Thursday’s bond market has opened relatively flat despite favorable results in a key economic reading. The stock markets are mixed with the Dow down 68 points and the Nasdaq up 8 points. The bond market is currently down 2/32 (1.86%), but due to a positive move following yesterday’s FOMC meeting adjournment, we should see this morning’s mortgage rates come in approximately .125 - .250 of a discount point lower than Wednesday’s morning pricing.
There were two economic reports posted this morning with one being much more important than the other. The big news was the preliminary version of the 1st Quarter Gross Domestic Product (GDP) reading that showed a 0.5% annual rate of growth. This was weaker than the 0.8% that was expected, meaning the economic was softer the first three months of the year than many had thought. Since bonds tend to thrive in weaker economic conditions, this is definitely good news for mortgage rates. Unfortunately, the markets don’t seem to be too concerned or excited about the reading.
Also at 8:30 AM ET this morning was the release of last week’s unemployment figures. It showed that 257,000 new claims for unemployment benefits were made last week. This was close to the 259,000 that was expected and an increase from the previous week’s revised total of 248,000 initial filings. The increase is good news because rising claims is a sign of a softening employment sector, but the variance from forecasts wasn’t enough to draw much attention. Especially since this is only a weekly report. Therefore, it has had little influence on today’s mortgage rates.

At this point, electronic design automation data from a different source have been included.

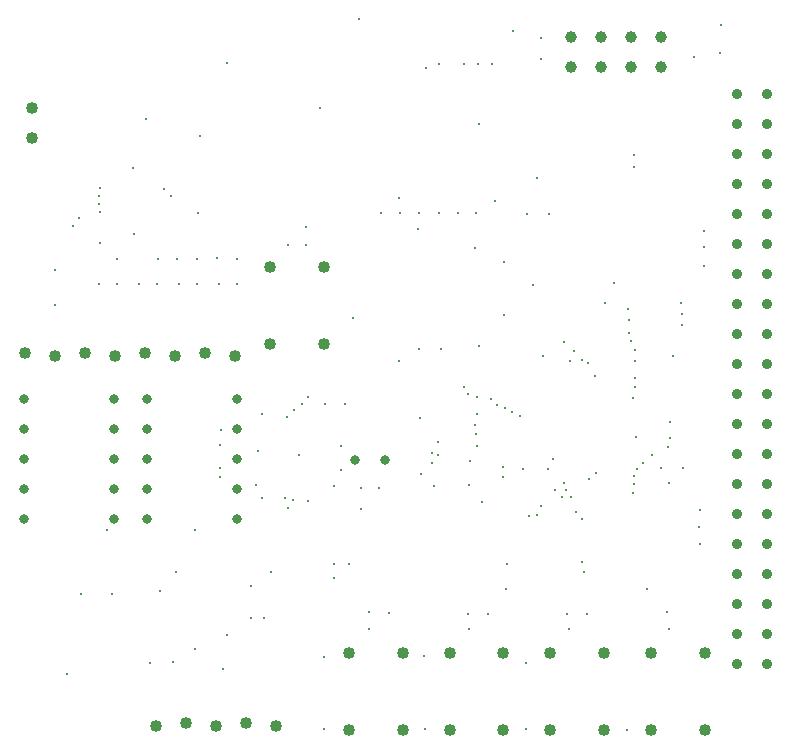
<source format=gbr>
%TF.GenerationSoftware,Novarm,DipTrace,3.2.0.1*%
%TF.CreationDate,2017-11-16T22:50:57-08:00*%
%FSLAX26Y26*%
%MOIN*%
%TF.FileFunction,Plated,1,4,PTH,Drill*%
%TF.Part,Single*%
%TA.AperFunction,ViaDrill*%
%ADD10C,0.008*%
%TA.AperFunction,ComponentDrill*%
%ADD52C,0.032008*%
%ADD53C,0.032*%
%ADD54C,0.04*%
%ADD55C,0.03937*%
%ADD56C,0.035433*%
G75*
G01*
D52*
X875251Y1572125D3*
D53*
Y1472125D3*
Y1372125D3*
Y1272125D3*
Y1172125D3*
X1175251D3*
Y1272125D3*
Y1372125D3*
Y1472125D3*
Y1572125D3*
D52*
X465875D3*
D53*
Y1472125D3*
Y1372125D3*
Y1272125D3*
Y1172125D3*
X765875D3*
Y1272125D3*
Y1372125D3*
Y1472125D3*
Y1572125D3*
D54*
X494000Y2444000D3*
Y2544000D3*
X469000Y1725249D3*
X569000Y1715249D3*
X669000Y1725249D3*
X769000Y1715249D3*
X869000Y1725249D3*
X969000Y1715249D3*
X1069000Y1725249D3*
X1169000Y1715249D3*
D53*
X1569000Y1369000D3*
X1669000D3*
D54*
X1287749Y1756500D3*
Y2012500D3*
X1465749Y1756500D3*
Y2012500D3*
X1550249Y469000D3*
Y725000D3*
X1728249Y469000D3*
Y725000D3*
X1885667Y469000D3*
Y725000D3*
X2063667Y469000D3*
Y725000D3*
X2221083Y469000D3*
Y725000D3*
X2399083Y469000D3*
Y725000D3*
X2556500Y469000D3*
Y725000D3*
X2734500Y469000D3*
Y725000D3*
D55*
X2590875Y2678375D3*
Y2778375D3*
X2490875Y2678375D3*
Y2778375D3*
X2390875Y2678375D3*
Y2778375D3*
X2290875Y2678375D3*
Y2778375D3*
D56*
X2844000Y687749D3*
Y787749D3*
Y887749D3*
Y987749D3*
Y1087749D3*
Y1187749D3*
Y1287749D3*
Y1387749D3*
Y1487749D3*
Y1587749D3*
Y1687749D3*
Y1787749D3*
Y1887749D3*
Y1987749D3*
Y2087749D3*
Y2187749D3*
Y2287749D3*
Y2387749D3*
Y2487749D3*
Y2587749D3*
X2944000Y687749D3*
Y787749D3*
Y887749D3*
Y987749D3*
Y1087749D3*
Y1187749D3*
Y1287749D3*
Y1387749D3*
Y1487749D3*
Y1587749D3*
Y1687749D3*
Y1787749D3*
Y1887749D3*
Y1987749D3*
Y2087749D3*
Y2187749D3*
Y2287749D3*
Y2387749D3*
Y2487749D3*
Y2587749D3*
D54*
X1306596Y481247D3*
X1206596Y491247D3*
X1106596Y481247D3*
X1006596Y491247D3*
X906596Y481247D3*
D10*
X1141539Y2694000D3*
X1581375Y2837756D3*
X1978209Y2687772D3*
X2096946Y2800260D3*
X1115799Y1956598D3*
X982861Y1956501D3*
X569000Y1884625D3*
X568982Y2003469D3*
X1469911Y1557411D3*
X1715736Y1700375D3*
X1984458Y1750370D3*
X2065699Y1853484D3*
X2267178Y1762751D3*
X2073274Y937955D3*
X2475031Y470399D3*
X2140144Y470836D3*
X1465073D3*
X1802609D3*
X1036449Y737749D3*
X918945Y931706D3*
X1381919Y1385306D3*
X1590749Y1206677D3*
X2543774Y937955D3*
X1981333Y2487793D3*
X2175063Y2309686D3*
X2615642Y1291043D3*
X1051764Y2448755D3*
X1044877Y2193123D3*
X2500251Y1287749D3*
X2715875Y1147125D3*
X2162564Y1953375D3*
X2025079Y2687772D3*
X2731500Y2078375D3*
X2346920Y1693795D3*
X2497125Y1259625D3*
X2719000Y1087749D3*
X2731500Y2016034D3*
X2369000Y1650249D3*
X2477881Y1871630D3*
X1850097Y2687772D3*
X2431596Y1959529D3*
X628375Y2150251D3*
X715875Y2250251D3*
X650249Y2175840D3*
X715875Y2222125D3*
X1790875Y1322125D3*
X1590752Y1275374D3*
X850249Y1956501D3*
X719000Y2197125D3*
Y2275249D3*
X831500Y2122125D3*
X715875Y1956501D3*
X931500Y2272125D3*
X1562751Y1844000D3*
X1650251Y1275249D3*
X1831500Y1281500D3*
X2189963Y2777475D3*
X2788001Y2818992D3*
X2784945Y2725251D3*
X2700492Y2712731D3*
X1365875Y1534625D3*
X1344000Y1512749D3*
X1259625Y1522125D3*
X1122125Y1469000D3*
X1119076Y1418845D3*
X1950251Y1284625D3*
X1453375Y2544000D3*
X1128375Y672125D3*
X1265875Y844000D3*
X1522125Y1415875D3*
X1537751Y1556500D3*
X1412751Y1578375D3*
X1391761Y1556500D3*
X1406500Y2144173D3*
Y2084731D3*
X908583Y1956501D3*
X912751Y2037751D3*
X775251Y1956501D3*
Y2037749D3*
X1175249Y1956501D3*
Y2037749D3*
X1041916Y1956501D3*
Y2037751D3*
X1247125Y1400251D3*
X1119076Y1343837D3*
Y1312584D3*
X1240875Y1284625D3*
X1259625Y1240875D3*
X1337751Y1244000D3*
X1362749Y1234626D3*
X1347125Y1209625D3*
X744000Y1134625D3*
X1034625D3*
X1412751Y1231500D3*
X2608320Y862749D3*
X2615875Y806500D3*
X2277071Y856500D3*
X2281500Y806500D3*
X1945822Y856500D3*
X1950251Y806500D3*
X1614571Y862749D3*
X1615875Y806500D3*
X1783311Y2194000D3*
X1778375Y2137749D3*
X2306501Y1197125D3*
X2325249Y1172125D3*
X2350251Y1306500D3*
X2503375Y1700249D3*
X2628375Y1715875D3*
X971455Y995181D3*
X1975249Y1415875D3*
X1972125Y1456500D3*
X2481500Y1834625D3*
X2656500Y1890875D3*
X1991441Y1227810D3*
X2128375Y1337751D3*
X2212749Y1337749D3*
X2265875Y1294000D3*
X2237749Y1269000D3*
X2259625Y1247125D3*
X2150251Y1181500D3*
X2503375Y1734625D3*
X2190875Y1215875D3*
X1969000Y2075249D3*
X2290875Y1247125D3*
X2272125Y1269000D3*
X2062749Y1312751D3*
X2490875Y1765875D3*
X2659625Y1819000D3*
X2062751Y1347125D3*
X2481500Y1794000D3*
X2659625Y1856500D3*
X2503375Y1644000D3*
Y1612751D3*
X2497125Y1575249D3*
X2619000Y1497125D3*
X2506500Y1447125D3*
X2619000Y1444000D3*
X2612751Y1412749D3*
X2559626Y1384625D3*
X956500Y2250251D3*
X1781500Y1737751D3*
X2372125Y1326529D3*
X2662988Y1344000D3*
X2589488D3*
X2509625Y1337749D3*
X2197125Y1715875D3*
X2500249Y2384625D3*
X2498688Y1314312D3*
X2718933Y1203375D3*
X2731500Y2131500D3*
X2403375Y1894000D3*
X2325249Y1703374D3*
X1934463Y2687772D3*
X759625Y922125D3*
X962810Y697125D3*
X1222125Y844000D3*
X2331500Y997125D3*
X1222125Y950249D3*
X1500249Y1281500D3*
Y1022125D3*
Y975251D3*
X2034625Y2231500D3*
X1972125Y2194000D3*
X1850251D3*
X1912843D3*
X656500Y922125D3*
X887749Y694000D3*
X1144000Y784625D3*
X1290875Y997125D3*
X2325249Y1028375D3*
X1522125Y1335560D3*
X2022125Y1572125D3*
X1465875Y712749D3*
X2069000Y1544000D3*
X1800249Y715875D3*
X2119000Y1515875D3*
X2140875Y694000D3*
X1969000Y1484625D3*
X1947125Y1587751D3*
X1931500Y1612749D3*
X1975249Y1578374D3*
Y1522125D3*
X830909Y2344000D3*
X1856500Y1737751D3*
X2187938Y2706480D3*
X2528375Y1359625D3*
X2300249Y1731500D3*
X2500251Y2347125D3*
X1847125Y1428375D3*
Y1384625D3*
X719000Y2094000D3*
X1109625Y2040875D3*
X975251Y2037751D3*
X872125Y2506500D3*
X1825249Y1394000D3*
X1787751Y1509625D3*
X1825249Y1359626D3*
X2142356Y2187749D3*
X2215692D3*
X2065875Y2028097D3*
X2287749Y1700251D3*
X609625Y656528D3*
X1550249Y1022125D3*
X2075251D3*
X2044000Y1553375D3*
X1681500Y859625D3*
X2094000Y1528375D3*
X2012751Y856500D3*
X2228375Y1372125D3*
X2344000Y856500D3*
X1953352Y1365899D3*
X1347125Y2084822D3*
X1718991Y2192178D3*
X1656500Y2194000D3*
X1715875Y2240875D3*
X1806500Y2675249D3*
X2175249Y1184625D3*
M02*

</source>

We also have today’s 7-year Treasury Note auction to watch. Results will be posted at 1:00 PM ET, so any reaction will come during early afternoon trading. A strong demand for the securities could help boost the broader bond market and possibly cause a slight improvement to mortgage rates later today. On the other hand, a particularly weak interest could pressure bonds and mortgage pricing during afternoon hours.
Tomorrow has three economic reports being posted, starting with March's Personal Income and Outlays data at 8:30 AM ET. It helps us measure consumers' ability to spend and current spending habits. This information is important to the mortgage market due to the influence that consumer spending-related data has on the financial markets. If a consumer's income is rising, they have the ability to make additional purchases in the near future, fueling economic growth. This raises inflation concerns and has a negative impact on the bond market and mortgage rates. Current forecasts are calling for a 0.3% increase in the income reading and a 0.2% rise in spending. If we see smaller than expected readings, the bond market should open higher tomorrow morning.
Also early tomorrow morning is the 1st Quarter Employment Cost Index (ECI). This index tracks employer costs for wages and benefits, giving us a measurement of wage-inflation. If it shows a large increase, we may see wage inflation concerns rise as employers will need to pass those increases into the pricing of their products and services. That would cause the bond market to fall and mortgage rates to rise. A smaller than expected increase would be good news for the bond market and mortgage pricing although I doubt this report will affect mortgage rates. Current forecasts are showing a rise of 0.6%.
The week closes with the University of Michigan’s revised Index of Consumer Sentiment for April just before 10:00 AM ET. This report gives us an indication of consumer sentiment and their willingness to spend. Current forecasts are calling for a rise from the preliminary reading of 89.7. This means that surveyed consumers were a little more optimistic about their own financial situations as they were earlier this month. This data is relevant because if consumers feel better about their own financial and employment situations, they are more apt to make a large purchase in the near future, fueling economic growth. I don't expect this report to have a significant impact on bonds and mortgage pricing unless it shows a noticeable revision.
If I were considering financing/refinancing a home, I would.... Lock if my closing was taking place within 7 days... Float if my closing was taking place between 8 and 20 days... Float if my closing was taking place between 21 and 60 days... Float if my closing was taking place over 60 days from now... This is only my opinion of what I would do if I were financing a home. It is only an opinion and cannot be guaranteed to be in the best interest of all/any other borrowers.